◆ Work instruction:
Each entry below is to be given again word for word, with no pictures.

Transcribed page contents
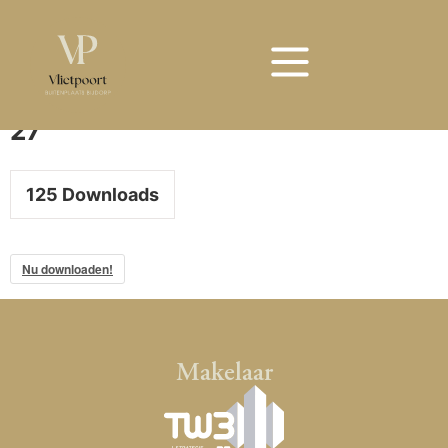
Bouwnummer 27
Bouwnummer
27
125
Downloads
Nu downloaden!
Makelaar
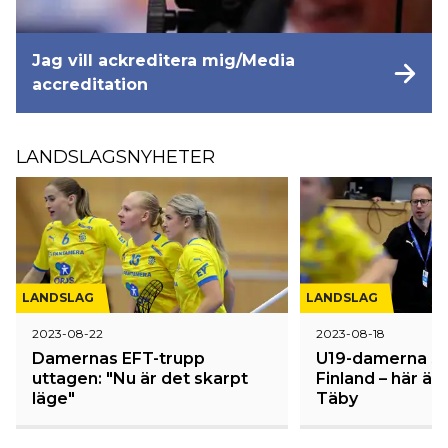
Jag vill ackreditera mig/Media
accreditation
LANDSLAGSNYHETER
LANDSLAG
LANDSLAG
2023-08-22
2023-08-18
Damernas EFT-trupp
U19-damerna st
uttagen: "Nu är det skarpt
Finland – här är 
läge"
Täby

◆ Completed exercise:
Bouwnummer 27
Bouwnummer
27
125
Downloads
Nu downloaden!
Makelaar
Jag vill ackreditera mig/Media
accreditation
LANDSLAGSNYHETER
LANDSLAG
LANDSLAG
2023-08-22
2023-08-18
Damernas EFT-trupp
U19-damerna st
uttagen: "Nu är det skarpt
Finland – här är 
läge"
Täby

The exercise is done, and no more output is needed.